=== Records for this exercise ===
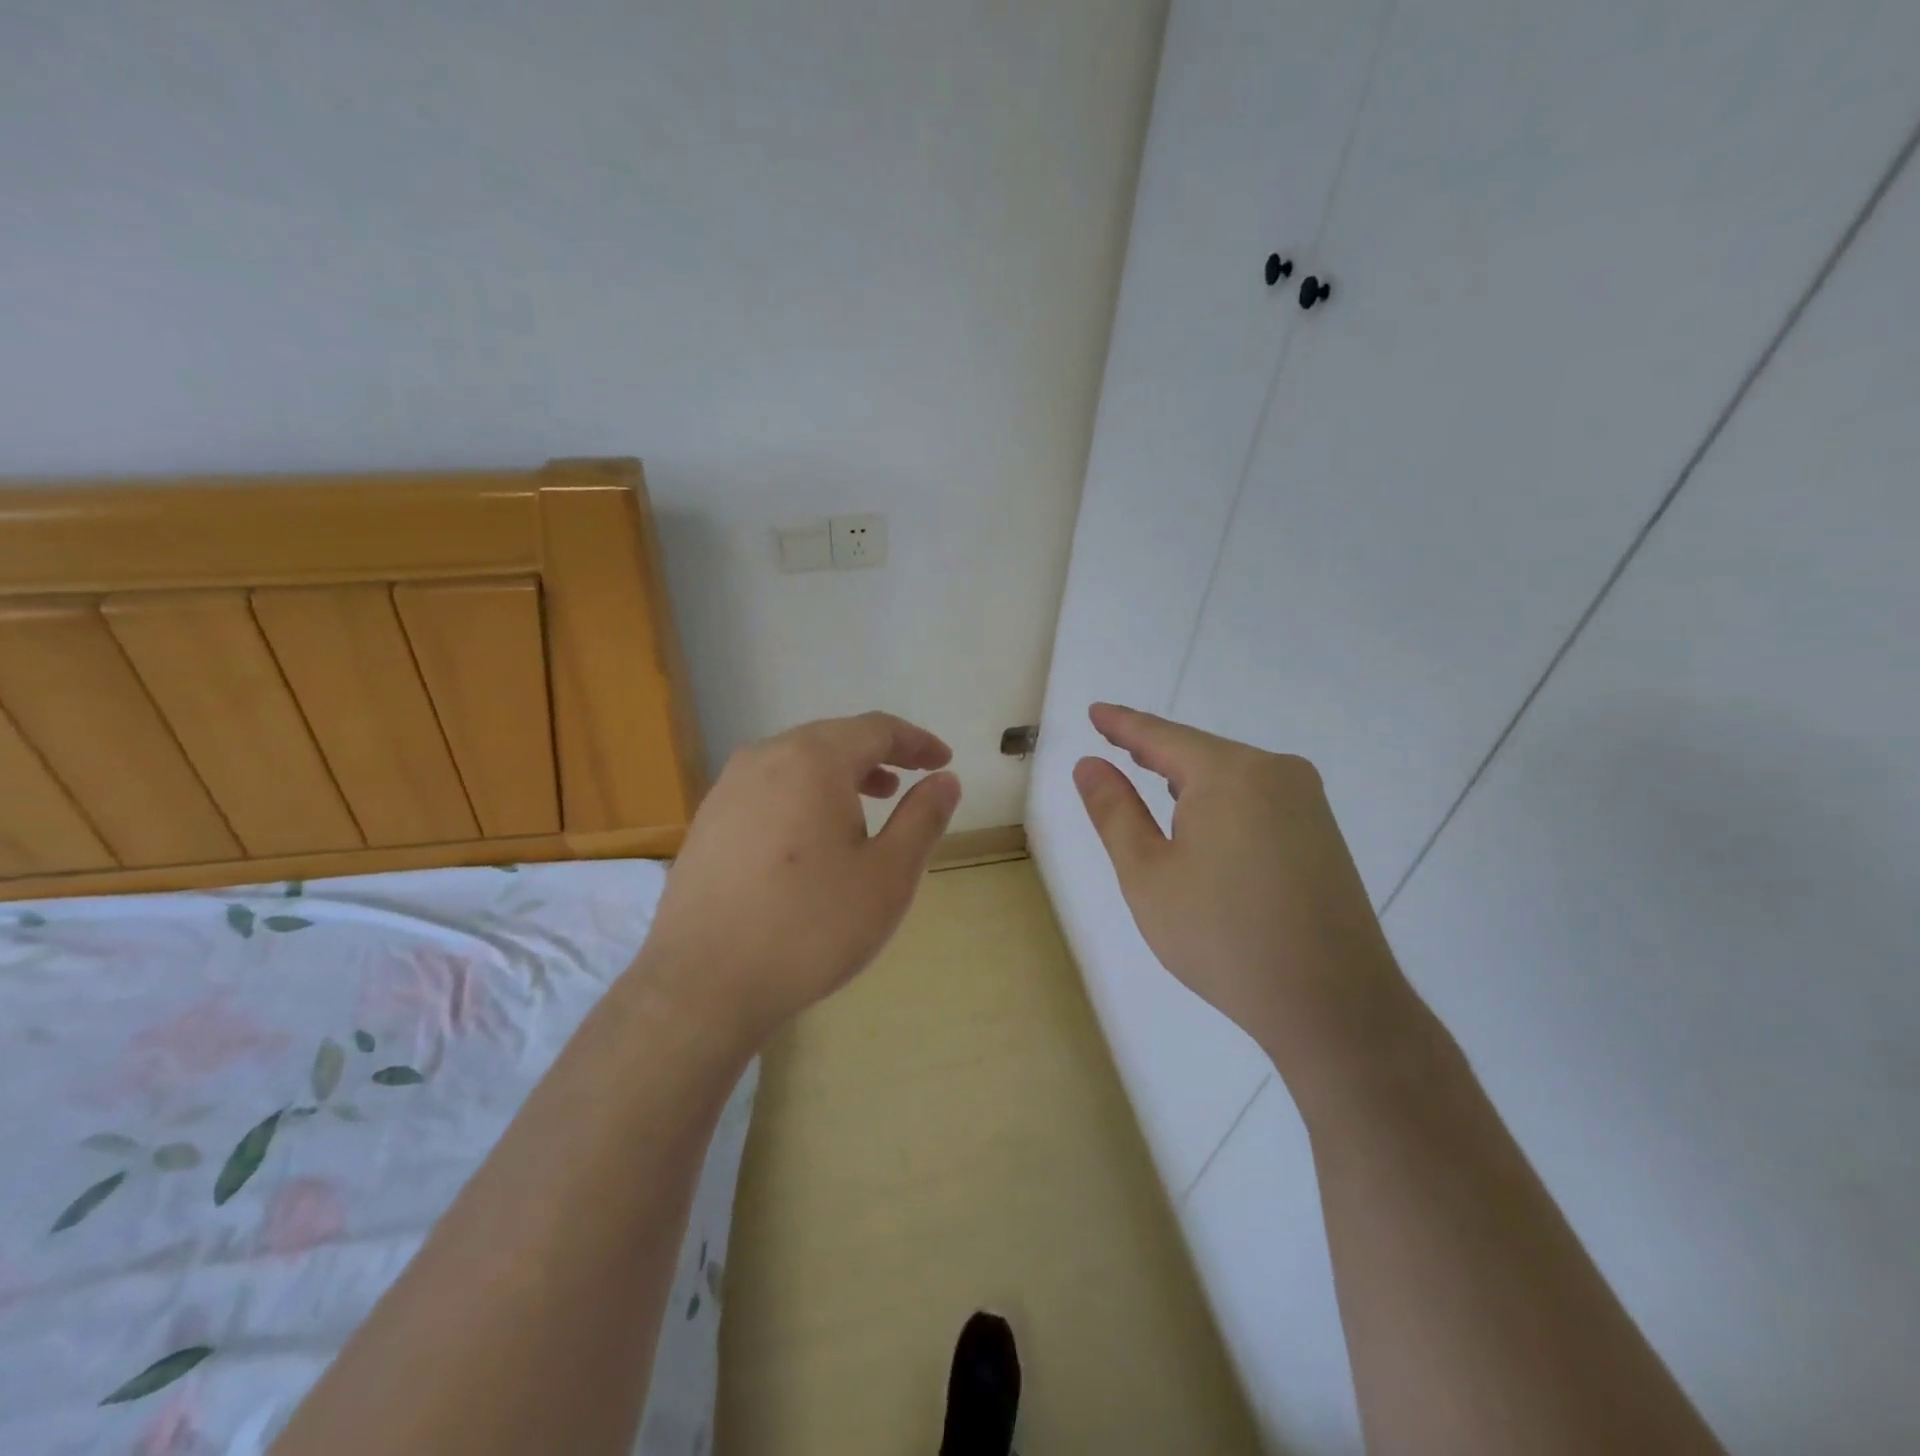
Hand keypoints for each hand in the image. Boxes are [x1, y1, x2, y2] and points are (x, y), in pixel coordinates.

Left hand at [636, 712, 960, 1053]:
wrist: (704, 985)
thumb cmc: (811, 926)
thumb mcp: (888, 875)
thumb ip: (923, 818)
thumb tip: (946, 780)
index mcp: (813, 759)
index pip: (876, 729)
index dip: (916, 741)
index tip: (943, 761)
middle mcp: (764, 758)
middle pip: (833, 739)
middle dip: (878, 755)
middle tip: (909, 781)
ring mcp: (727, 789)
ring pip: (797, 763)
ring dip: (840, 775)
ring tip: (868, 805)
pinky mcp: (708, 822)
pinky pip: (769, 788)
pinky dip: (805, 795)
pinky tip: (812, 837)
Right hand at [1073, 703, 1409, 1080]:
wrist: (1332, 1004)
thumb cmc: (1222, 937)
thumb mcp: (1148, 875)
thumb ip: (1115, 812)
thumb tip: (1090, 765)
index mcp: (1230, 773)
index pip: (1161, 736)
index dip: (1123, 724)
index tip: (1095, 711)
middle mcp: (1276, 772)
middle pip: (1199, 752)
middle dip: (1155, 752)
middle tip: (1114, 744)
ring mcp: (1307, 802)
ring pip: (1230, 775)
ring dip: (1188, 780)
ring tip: (1150, 780)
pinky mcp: (1322, 832)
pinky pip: (1257, 798)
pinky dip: (1220, 801)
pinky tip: (1204, 824)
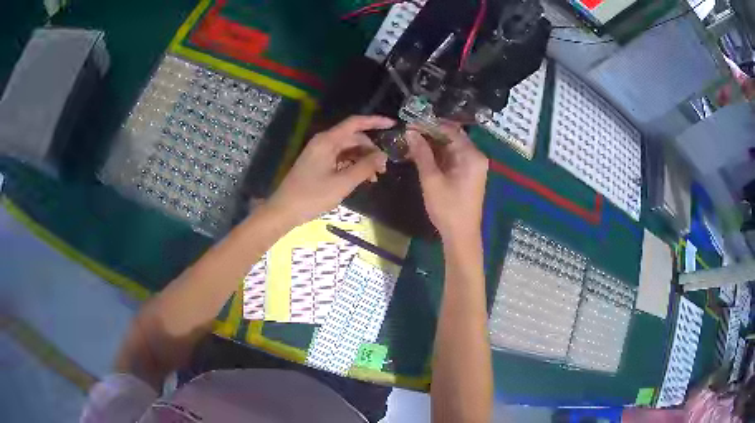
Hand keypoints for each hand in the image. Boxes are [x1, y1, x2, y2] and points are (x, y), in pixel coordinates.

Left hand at [266, 116, 392, 225]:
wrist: (284, 210)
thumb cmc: (312, 196)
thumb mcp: (342, 183)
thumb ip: (364, 167)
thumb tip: (383, 156)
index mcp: (328, 141)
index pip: (355, 123)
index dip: (375, 121)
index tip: (393, 125)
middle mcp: (324, 142)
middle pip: (353, 137)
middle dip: (371, 149)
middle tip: (385, 167)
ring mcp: (320, 153)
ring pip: (348, 149)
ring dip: (363, 159)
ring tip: (375, 177)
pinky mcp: (318, 164)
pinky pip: (340, 158)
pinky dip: (353, 165)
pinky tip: (362, 178)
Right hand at [407, 124, 487, 241]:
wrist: (461, 235)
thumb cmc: (447, 208)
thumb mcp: (431, 179)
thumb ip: (421, 153)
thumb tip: (410, 132)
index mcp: (471, 155)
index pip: (451, 130)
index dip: (430, 125)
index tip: (410, 122)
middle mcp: (475, 156)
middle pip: (452, 137)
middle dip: (430, 134)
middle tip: (408, 133)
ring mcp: (473, 166)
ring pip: (450, 148)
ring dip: (432, 145)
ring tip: (410, 142)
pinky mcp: (468, 174)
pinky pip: (452, 158)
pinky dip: (438, 156)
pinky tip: (421, 154)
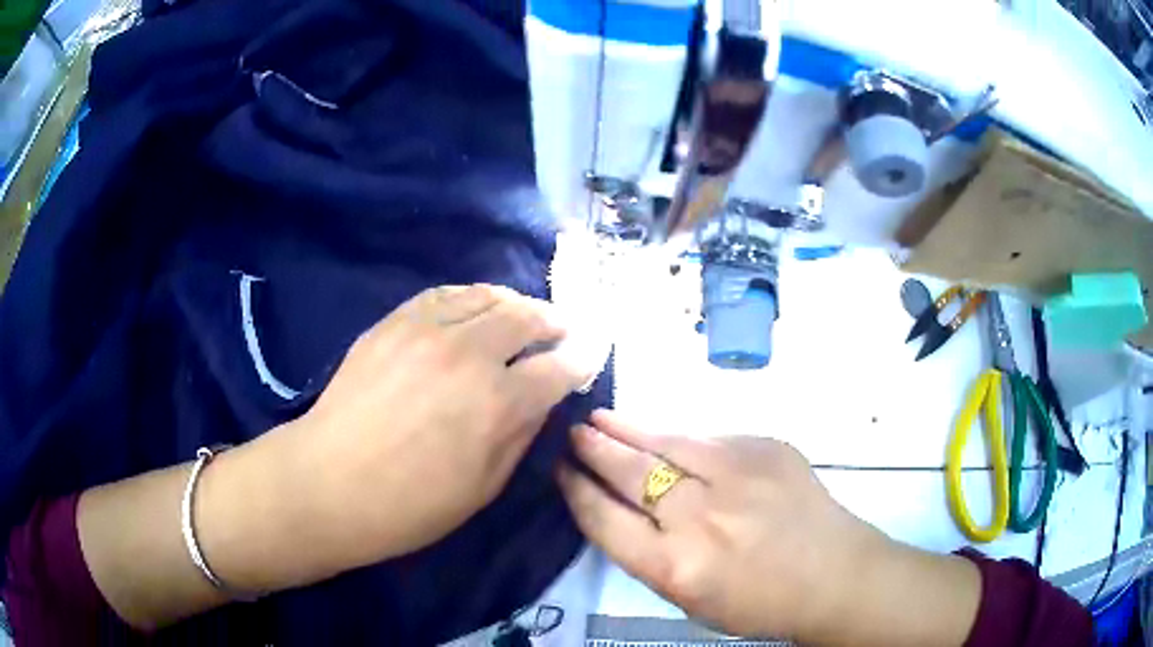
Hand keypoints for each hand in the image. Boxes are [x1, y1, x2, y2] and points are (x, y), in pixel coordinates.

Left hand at [78, 284, 591, 628]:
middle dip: (553, 321)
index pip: (559, 368)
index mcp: (500, 403)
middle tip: (561, 328)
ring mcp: (428, 330)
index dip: (580, 360)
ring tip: (523, 312)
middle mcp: (471, 354)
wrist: (327, 484)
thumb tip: (539, 397)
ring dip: (515, 302)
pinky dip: (471, 296)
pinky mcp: (394, 321)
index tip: (588, 356)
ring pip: (488, 296)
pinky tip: (475, 306)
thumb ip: (519, 435)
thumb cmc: (409, 506)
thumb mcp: (483, 488)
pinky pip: (444, 293)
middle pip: (528, 317)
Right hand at [557, 411, 980, 644]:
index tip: (560, 471)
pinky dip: (679, 437)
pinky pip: (709, 438)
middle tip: (573, 433)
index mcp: (675, 567)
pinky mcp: (766, 448)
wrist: (834, 574)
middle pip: (631, 474)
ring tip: (600, 417)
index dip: (577, 491)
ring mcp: (737, 475)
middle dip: (594, 450)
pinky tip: (663, 433)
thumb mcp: (691, 598)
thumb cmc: (759, 602)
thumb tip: (620, 505)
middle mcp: (700, 518)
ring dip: (627, 429)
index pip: (606, 519)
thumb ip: (651, 554)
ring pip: (666, 442)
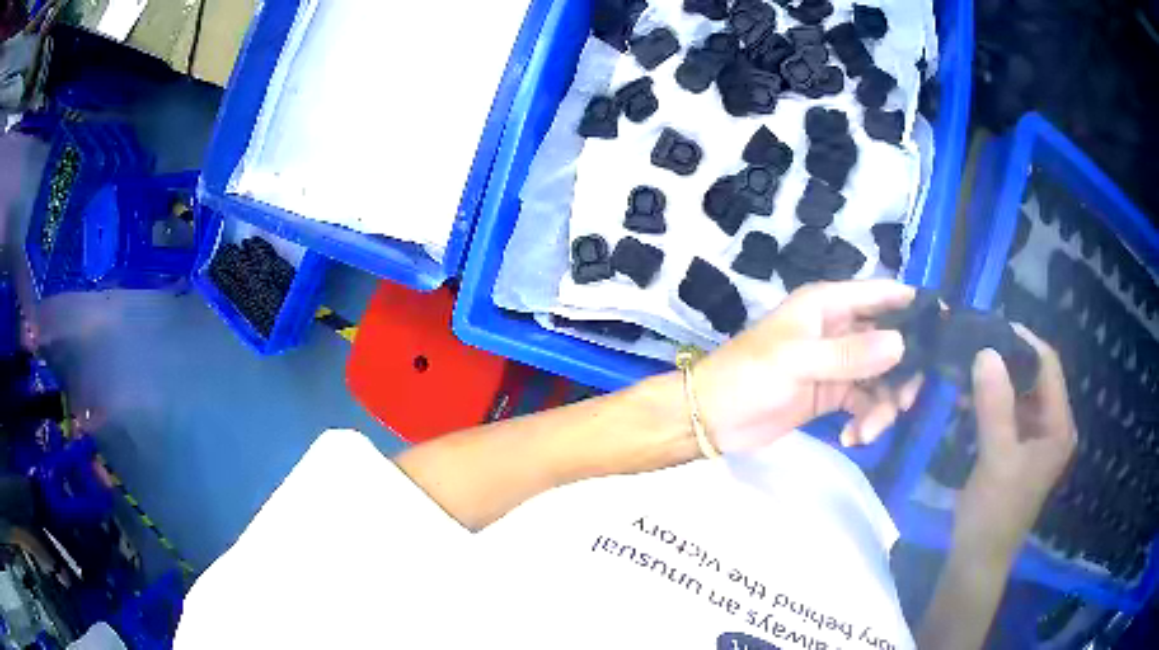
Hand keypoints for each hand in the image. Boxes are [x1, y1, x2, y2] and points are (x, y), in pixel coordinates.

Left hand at [695, 280, 922, 453]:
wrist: (712, 419)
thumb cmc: (749, 377)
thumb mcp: (798, 362)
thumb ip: (850, 355)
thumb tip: (902, 346)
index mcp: (829, 305)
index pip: (883, 296)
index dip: (914, 308)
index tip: (946, 329)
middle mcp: (840, 329)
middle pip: (891, 343)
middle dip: (902, 374)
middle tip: (903, 404)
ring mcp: (838, 364)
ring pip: (882, 379)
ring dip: (882, 407)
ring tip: (865, 431)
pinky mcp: (832, 394)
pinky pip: (864, 404)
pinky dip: (865, 421)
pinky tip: (851, 437)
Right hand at [958, 325, 1076, 557]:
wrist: (976, 561)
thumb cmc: (993, 514)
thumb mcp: (996, 459)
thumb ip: (995, 405)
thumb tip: (985, 350)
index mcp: (1058, 426)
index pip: (1048, 365)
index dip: (1023, 341)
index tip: (989, 327)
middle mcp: (1052, 426)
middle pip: (1034, 376)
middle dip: (1005, 359)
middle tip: (973, 346)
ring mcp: (1035, 438)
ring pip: (1018, 392)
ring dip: (994, 379)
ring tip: (966, 367)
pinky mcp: (1017, 448)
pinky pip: (1007, 411)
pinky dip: (989, 400)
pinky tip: (967, 397)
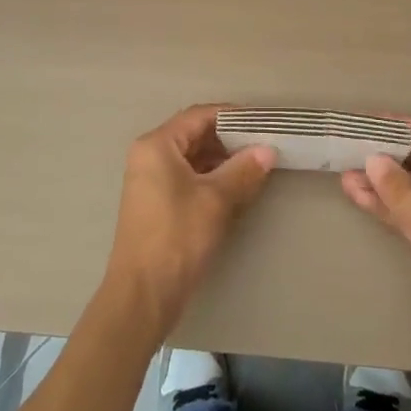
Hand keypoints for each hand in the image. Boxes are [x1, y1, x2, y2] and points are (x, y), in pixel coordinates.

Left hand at [102, 105, 276, 337]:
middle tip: (263, 145)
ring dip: (222, 161)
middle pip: (194, 135)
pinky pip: (187, 178)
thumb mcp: (215, 200)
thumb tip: (267, 150)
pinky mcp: (156, 203)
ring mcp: (150, 181)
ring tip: (256, 166)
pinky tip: (236, 189)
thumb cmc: (177, 237)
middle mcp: (149, 156)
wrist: (143, 295)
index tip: (261, 122)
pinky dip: (211, 179)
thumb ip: (243, 170)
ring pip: (192, 158)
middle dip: (229, 140)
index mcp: (157, 145)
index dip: (231, 116)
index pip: (198, 116)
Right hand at [341, 117, 410, 375]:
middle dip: (389, 152)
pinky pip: (408, 211)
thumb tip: (372, 160)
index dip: (404, 124)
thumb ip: (400, 189)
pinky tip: (356, 194)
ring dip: (382, 179)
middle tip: (352, 143)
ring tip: (344, 169)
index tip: (369, 121)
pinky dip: (385, 203)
===
Transcribe, from the records above, the first line and every line after it up to and including the line with "pinky pip: (769, 788)"; omit pictures.

Hand keypoints for each hand in the image. Boxes are [x1, y1, x2, y2] and points are (x, y), in pixel coordinates.

Left hand at [636, 712, 960, 1053]:
wrist: (704, 985)
thumb cmc: (811, 926)
thumb mcp: (888, 875)
thumb ip: (923, 818)
thumb tip: (946, 780)
index mcp: (813, 759)
index pip: (876, 729)
index dip: (916, 741)
index tip: (943, 761)
middle mcp: (764, 758)
middle pip: (833, 739)
middle dip: (878, 755)
middle tip: (909, 781)
ring mcp: (727, 789)
ring pip: (797, 763)
ring dip: (840, 775)
ring tip: (868, 805)
pinky mcp: (708, 822)
pinky pip: (769, 788)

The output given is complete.